Exercise data
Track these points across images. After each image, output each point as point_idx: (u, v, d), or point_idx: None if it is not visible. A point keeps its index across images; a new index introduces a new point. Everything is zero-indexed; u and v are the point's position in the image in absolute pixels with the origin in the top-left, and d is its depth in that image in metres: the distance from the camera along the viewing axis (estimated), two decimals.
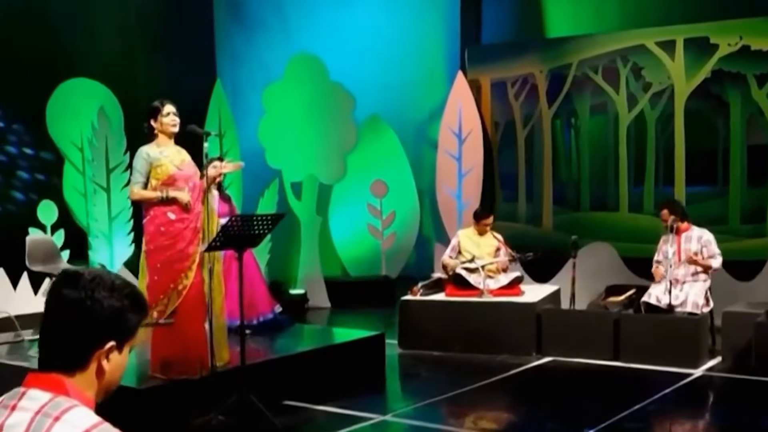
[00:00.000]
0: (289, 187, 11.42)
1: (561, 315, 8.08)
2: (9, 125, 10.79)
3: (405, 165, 12.04)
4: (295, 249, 11.51)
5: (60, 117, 10.82)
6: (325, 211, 11.66)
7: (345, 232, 11.82)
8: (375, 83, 11.73)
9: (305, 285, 11.36)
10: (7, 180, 11.30)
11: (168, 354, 5.83)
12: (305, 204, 11.41)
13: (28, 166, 11.06)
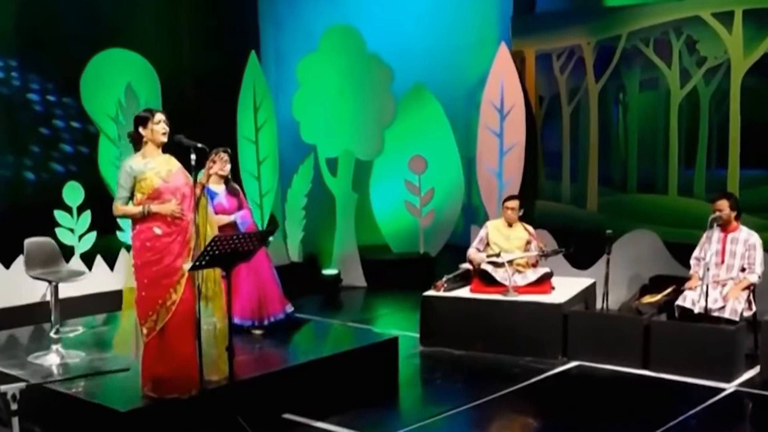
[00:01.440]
0: (324, 163, 11.10)
1: (588, 318, 7.63)
2: (59, 98, 10.68)
3: (449, 136, 11.58)
4: (330, 227, 11.22)
5: (94, 88, 10.67)
6: (361, 188, 11.30)
7: (382, 210, 11.47)
8: (416, 52, 11.26)
9: (340, 264, 11.10)
10: (47, 152, 11.26)
11: (159, 372, 5.64)
12: (340, 180, 11.08)
13: (70, 138, 10.97)
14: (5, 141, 10.95)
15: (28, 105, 11.15)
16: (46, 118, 10.94)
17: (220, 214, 7.24)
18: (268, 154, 11.19)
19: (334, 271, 11.02)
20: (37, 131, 11.20)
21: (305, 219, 11.10)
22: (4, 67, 10.38)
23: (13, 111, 11.06)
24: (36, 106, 11.18)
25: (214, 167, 7.30)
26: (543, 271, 8.04)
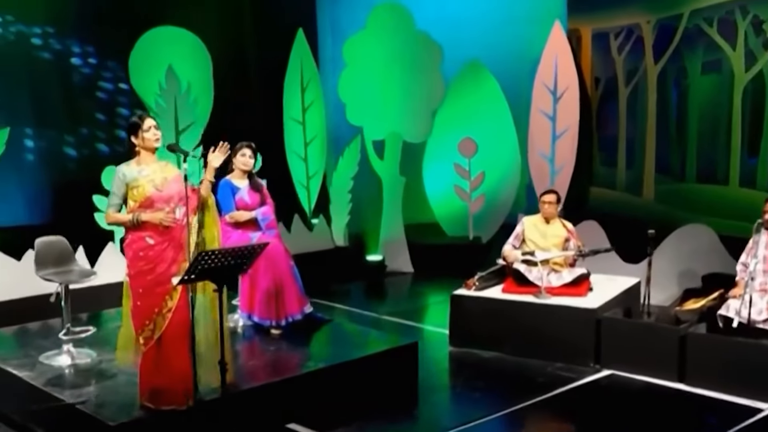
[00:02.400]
0: (370, 146, 10.83)
1: (622, 325, 7.19)
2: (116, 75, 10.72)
3: (506, 116, 11.13)
4: (377, 211, 10.98)
5: (143, 67, 10.63)
6: (409, 171, 11.00)
7: (430, 194, 11.15)
8: (468, 29, 10.82)
9: (386, 249, 10.86)
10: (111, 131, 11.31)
11: (156, 383, 5.54)
12: (387, 163, 10.82)
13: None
14: (67, 120, 11.06)
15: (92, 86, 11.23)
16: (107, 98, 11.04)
17: (242, 209, 7.09)
18: (316, 135, 10.98)
19: (379, 257, 10.79)
20: (96, 109, 11.30)
21: (351, 203, 10.87)
22: (66, 44, 10.53)
23: (72, 90, 11.16)
24: (97, 88, 11.25)
25: (237, 162, 7.16)
26: (579, 272, 7.64)
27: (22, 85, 10.73)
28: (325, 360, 6.44)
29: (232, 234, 7.12)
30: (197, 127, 11.13)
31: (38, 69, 10.85)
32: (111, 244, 9.04)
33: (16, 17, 10.05)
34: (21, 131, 10.79)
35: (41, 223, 9.70)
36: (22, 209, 10.60)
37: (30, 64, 10.69)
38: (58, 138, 11.01)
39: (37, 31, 10.97)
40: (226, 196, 7.11)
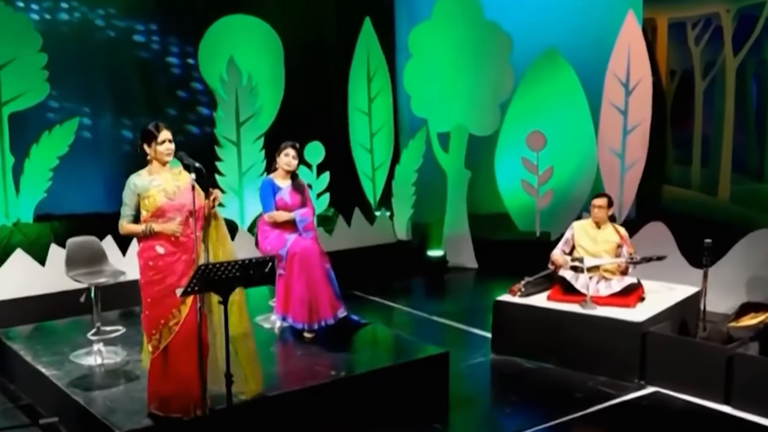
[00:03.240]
0: (435, 138, 10.59)
1: (668, 341, 6.79)
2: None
3: (583, 108, 10.69)
4: (441, 205, 10.75)
5: (212, 54, 10.70)
6: (474, 165, 10.71)
7: (496, 189, 10.85)
8: (539, 19, 10.41)
9: (450, 244, 10.64)
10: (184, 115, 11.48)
11: (163, 391, 5.51)
12: (452, 157, 10.56)
13: (207, 102, 11.11)
14: (144, 103, 11.27)
15: (167, 68, 11.40)
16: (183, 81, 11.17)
17: (282, 209, 7.03)
18: (382, 126, 10.82)
19: (440, 253, 10.58)
20: (174, 94, 11.47)
21: (415, 195, 10.68)
22: (144, 32, 10.70)
23: (151, 74, 11.36)
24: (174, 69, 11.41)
25: (280, 162, 7.08)
26: (629, 281, 7.26)
27: (101, 73, 10.99)
28: (348, 369, 6.31)
29: (270, 234, 7.08)
30: (265, 117, 11.17)
31: (118, 58, 11.09)
32: None
33: (90, 6, 10.29)
34: (99, 119, 11.07)
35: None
36: (101, 196, 10.84)
37: (109, 54, 10.93)
38: (135, 126, 11.24)
39: (120, 24, 11.23)
40: (266, 195, 7.07)
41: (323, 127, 10.41)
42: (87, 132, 10.46)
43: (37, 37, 9.73)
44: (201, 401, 5.42)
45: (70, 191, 10.49)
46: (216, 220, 5.60)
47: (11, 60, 9.55)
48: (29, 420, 5.82)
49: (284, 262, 6.92)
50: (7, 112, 9.65)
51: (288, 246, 6.91)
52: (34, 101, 9.76)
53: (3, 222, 9.72)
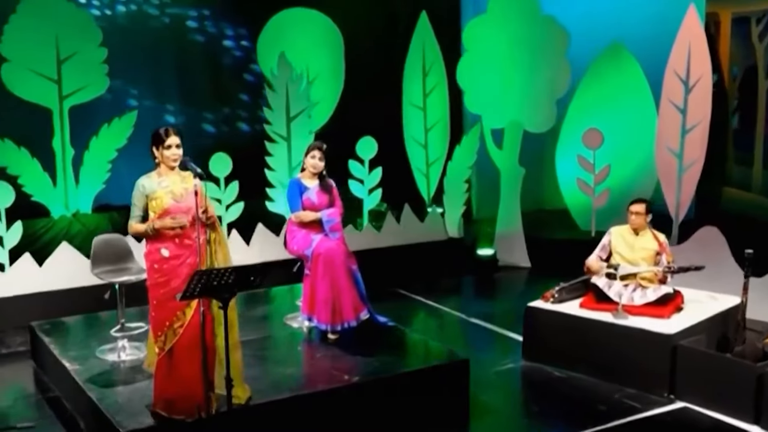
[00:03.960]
0: (489, 135, 10.41)
1: (697, 356, 6.51)
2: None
3: (648, 104, 10.34)
4: (494, 202, 10.57)
5: (271, 48, 10.80)
6: (529, 162, 10.48)
7: (551, 187, 10.62)
8: (599, 13, 10.10)
9: (502, 242, 10.45)
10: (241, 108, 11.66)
11: (168, 392, 5.57)
12: (506, 153, 10.36)
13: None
14: (204, 95, 11.47)
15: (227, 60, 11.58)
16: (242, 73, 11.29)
17: (309, 209, 7.00)
18: (438, 121, 10.70)
19: (490, 252, 10.41)
20: (233, 86, 11.64)
21: (467, 193, 10.52)
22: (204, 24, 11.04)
23: (211, 66, 11.55)
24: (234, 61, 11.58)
25: (307, 163, 7.07)
26: (664, 291, 6.99)
27: (160, 66, 11.24)
28: (363, 373, 6.27)
29: (297, 234, 7.08)
30: (324, 111, 11.21)
31: (177, 50, 11.32)
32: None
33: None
34: (157, 111, 11.32)
35: None
36: None
37: (168, 46, 11.18)
38: (198, 116, 11.48)
39: (191, 13, 11.46)
40: (293, 195, 7.06)
41: (376, 122, 10.35)
42: (145, 124, 10.66)
43: (98, 32, 9.97)
44: (204, 403, 5.48)
45: (129, 183, 10.72)
46: (215, 230, 5.61)
47: (72, 54, 9.81)
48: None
49: (310, 262, 6.92)
50: (68, 105, 9.92)
51: (313, 246, 6.90)
52: (95, 95, 10.03)
53: (62, 212, 10.03)
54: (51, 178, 9.90)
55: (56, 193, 10.01)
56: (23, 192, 9.65)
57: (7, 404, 6.58)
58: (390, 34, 11.01)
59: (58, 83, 9.82)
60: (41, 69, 9.68)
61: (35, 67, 9.64)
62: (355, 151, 10.14)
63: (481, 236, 10.67)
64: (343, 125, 10.71)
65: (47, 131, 9.87)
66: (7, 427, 6.04)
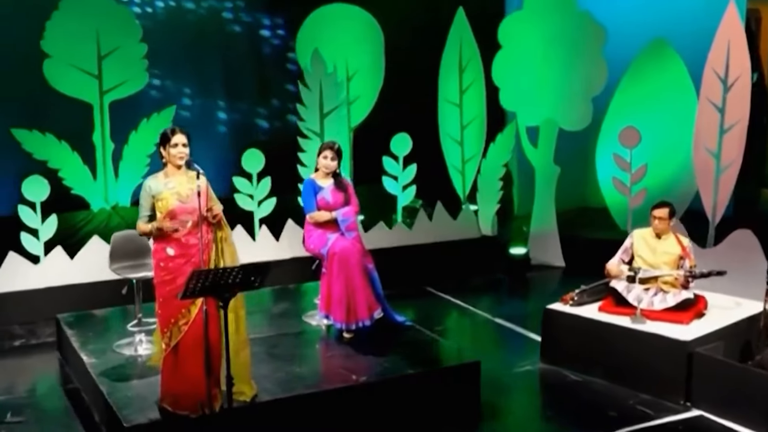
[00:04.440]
0: (524, 132, 10.30)
1: (714, 364, 6.37)
2: None
3: (691, 102, 10.10)
4: (528, 201, 10.47)
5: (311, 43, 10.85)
6: (564, 160, 10.33)
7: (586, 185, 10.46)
8: (637, 9, 9.90)
9: (536, 241, 10.34)
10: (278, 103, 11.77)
11: (173, 388, 5.67)
12: (541, 152, 10.24)
13: None
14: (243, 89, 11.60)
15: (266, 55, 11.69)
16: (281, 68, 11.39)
17: (324, 209, 7.05)
18: (474, 118, 10.62)
19: (522, 251, 10.31)
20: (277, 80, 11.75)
21: (501, 191, 10.44)
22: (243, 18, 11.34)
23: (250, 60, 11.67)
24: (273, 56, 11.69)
25: (319, 163, 7.11)
26: (685, 296, 6.85)
27: (199, 61, 11.39)
28: (371, 374, 6.29)
29: (314, 233, 7.14)
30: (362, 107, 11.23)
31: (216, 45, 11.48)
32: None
33: None
34: (196, 106, 11.48)
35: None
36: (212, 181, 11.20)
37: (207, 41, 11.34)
38: (249, 110, 11.62)
39: (228, 5, 11.60)
40: (308, 195, 7.11)
41: (411, 119, 10.33)
42: (185, 118, 10.84)
43: (138, 28, 10.15)
44: (208, 400, 5.56)
45: None
46: (221, 229, 5.68)
47: (113, 50, 10.00)
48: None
49: (326, 261, 6.97)
50: (109, 101, 10.12)
51: (328, 245, 6.94)
52: (134, 90, 10.21)
53: (102, 205, 10.25)
54: (91, 171, 10.12)
55: (96, 187, 10.22)
56: (64, 185, 9.89)
57: (27, 394, 6.77)
58: (428, 30, 10.95)
59: (99, 78, 10.02)
60: (82, 64, 9.88)
61: (76, 63, 9.85)
62: (389, 148, 10.14)
63: (513, 235, 10.57)
64: (382, 122, 10.73)
65: (88, 126, 10.09)
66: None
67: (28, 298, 8.28)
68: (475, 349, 7.79)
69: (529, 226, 10.44)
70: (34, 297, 8.32)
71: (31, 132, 9.73)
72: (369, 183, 10.50)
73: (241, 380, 5.80)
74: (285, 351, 6.73)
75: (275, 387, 6.03)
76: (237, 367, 5.74)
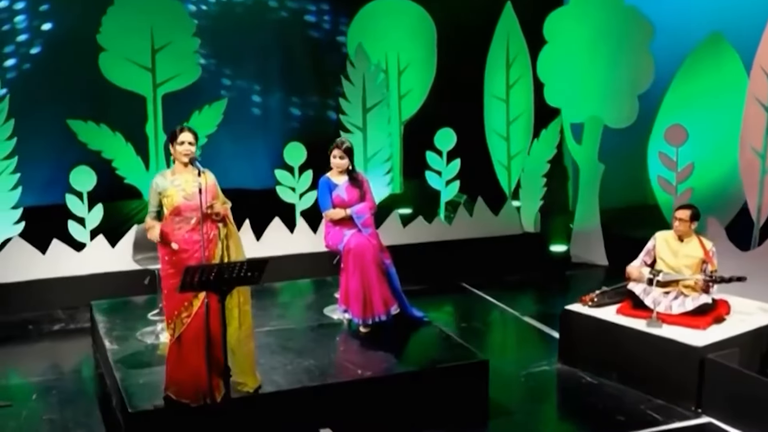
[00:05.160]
0: (568, 129, 10.19)
1: (725, 371, 6.23)
2: None
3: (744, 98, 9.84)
4: (571, 198, 10.36)
5: (363, 37, 11.00)
6: (609, 158, 10.17)
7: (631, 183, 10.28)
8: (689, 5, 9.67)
9: (577, 240, 10.24)
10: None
11: (177, 377, 5.86)
12: (585, 149, 10.11)
13: None
14: (300, 84, 11.82)
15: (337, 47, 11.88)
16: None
17: (339, 207, 7.14)
18: (521, 114, 10.57)
19: (563, 248, 10.21)
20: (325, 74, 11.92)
21: (545, 187, 10.35)
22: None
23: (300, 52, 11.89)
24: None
25: (331, 161, 7.21)
26: (703, 301, 6.72)
27: (249, 54, 11.64)
28: (376, 369, 6.37)
29: (331, 229, 7.26)
30: (414, 100, 11.31)
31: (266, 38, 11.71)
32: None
33: None
34: (244, 99, 11.74)
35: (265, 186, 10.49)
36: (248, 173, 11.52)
37: (257, 35, 11.57)
38: (296, 103, 11.81)
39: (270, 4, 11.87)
40: (323, 193, 7.21)
41: (456, 114, 10.35)
42: (234, 112, 11.09)
43: (191, 23, 10.44)
44: (209, 390, 5.73)
45: (217, 168, 11.19)
46: (226, 225, 5.84)
47: (166, 44, 10.31)
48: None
49: (342, 257, 7.08)
50: (162, 93, 10.44)
51: (344, 242, 7.05)
52: (187, 82, 10.51)
53: None
54: (144, 162, 10.47)
55: (148, 177, 10.52)
56: (117, 175, 10.27)
57: (57, 377, 7.09)
58: (475, 25, 10.93)
59: (152, 72, 10.35)
60: (137, 58, 10.23)
61: (131, 56, 10.21)
62: (433, 143, 10.18)
63: (556, 232, 10.49)
64: (428, 117, 10.80)
65: (141, 117, 10.44)
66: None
67: (70, 284, 8.62)
68: (494, 348, 7.81)
69: (569, 223, 10.32)
70: (76, 283, 8.66)
71: (86, 123, 10.13)
72: (416, 178, 10.61)
73: (244, 372, 5.97)
74: (299, 344, 6.85)
75: (281, 379, 6.15)
76: (240, 359, 5.93)
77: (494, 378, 6.49)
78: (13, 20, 10.93)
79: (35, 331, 8.13)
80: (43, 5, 10.99)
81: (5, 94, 9.44)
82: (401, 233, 9.73)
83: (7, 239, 8.64)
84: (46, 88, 10.69)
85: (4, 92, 10.60)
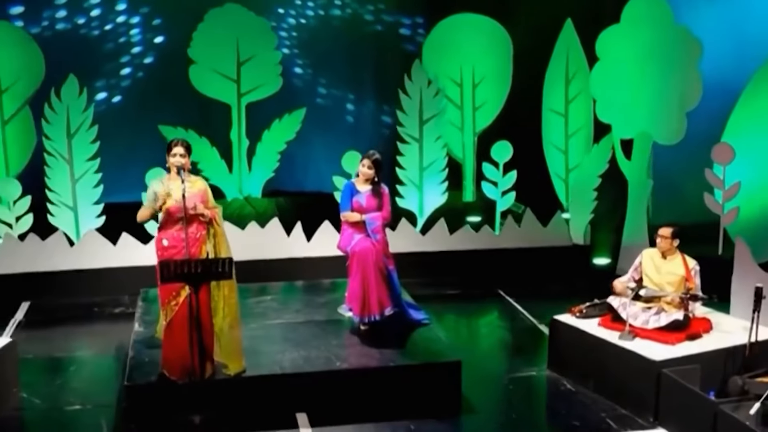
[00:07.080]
0: (618, 144, 10.34)
1: (675, 386, 6.41)
2: None
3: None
4: (620, 213, 10.49)
5: (438, 50, 11.57)
6: (658, 174, 10.26)
7: (678, 201, 10.30)
8: (737, 22, 9.64)
9: (625, 254, 10.35)
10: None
11: (170, 357, 6.70)
12: (635, 164, 10.23)
13: None
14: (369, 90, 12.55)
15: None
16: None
17: (357, 211, 7.75)
18: (580, 128, 10.83)
19: (606, 261, 10.36)
20: None
21: (596, 201, 10.54)
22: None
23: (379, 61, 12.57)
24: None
25: (359, 170, 7.81)
26: (675, 317, 6.93)
27: (328, 65, 12.44)
28: (353, 362, 7.00)
29: (345, 232, 7.88)
30: (488, 112, 11.76)
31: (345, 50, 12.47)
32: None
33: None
34: (325, 107, 12.53)
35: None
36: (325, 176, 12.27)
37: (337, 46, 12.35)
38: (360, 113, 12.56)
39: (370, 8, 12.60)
40: (344, 196, 7.83)
41: (514, 126, 10.74)
42: (312, 120, 11.91)
43: (273, 37, 11.37)
44: (194, 370, 6.53)
45: (296, 172, 12.11)
46: (213, 226, 6.64)
47: (251, 57, 11.28)
48: None
49: (348, 258, 7.72)
50: (245, 102, 11.42)
51: (352, 245, 7.67)
52: (269, 93, 11.44)
53: (236, 195, 11.59)
54: (227, 165, 11.49)
55: (231, 179, 11.58)
56: (202, 176, 11.29)
57: (93, 355, 8.09)
58: (531, 41, 11.26)
59: (237, 82, 11.35)
60: (223, 69, 11.27)
61: (218, 68, 11.24)
62: (489, 154, 10.61)
63: (604, 245, 10.64)
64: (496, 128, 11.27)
65: (226, 124, 11.45)
66: None
67: (137, 273, 9.62)
68: (491, 352, 8.24)
69: (617, 237, 10.47)
70: (141, 272, 9.66)
71: (175, 129, 11.21)
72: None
73: (229, 357, 6.76)
74: (299, 336, 7.54)
75: (265, 366, 6.88)
76: (225, 345, 6.75)
77: (478, 379, 7.00)
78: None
79: (98, 314, 9.20)
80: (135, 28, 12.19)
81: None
82: (447, 240, 10.21)
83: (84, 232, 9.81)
84: (146, 97, 11.89)
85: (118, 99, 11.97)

Your instructions
Above are the records. Copy the lines beginning at the one that has "23: (379, 61, 12.57)" and ending with the one that has "38: (360, 113, 12.56)", unchanged.

Response
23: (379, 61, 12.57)
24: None
25: (359, 170, 7.81)
26: (675, 317, 6.93)
27: (328, 65, 12.44)
28: (353, 362, 7.00)
29: (345, 232, 7.88)
30: (488, 112, 11.76)
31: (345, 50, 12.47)
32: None
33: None
34: (325, 107, 12.53)
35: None
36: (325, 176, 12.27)
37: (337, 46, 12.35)
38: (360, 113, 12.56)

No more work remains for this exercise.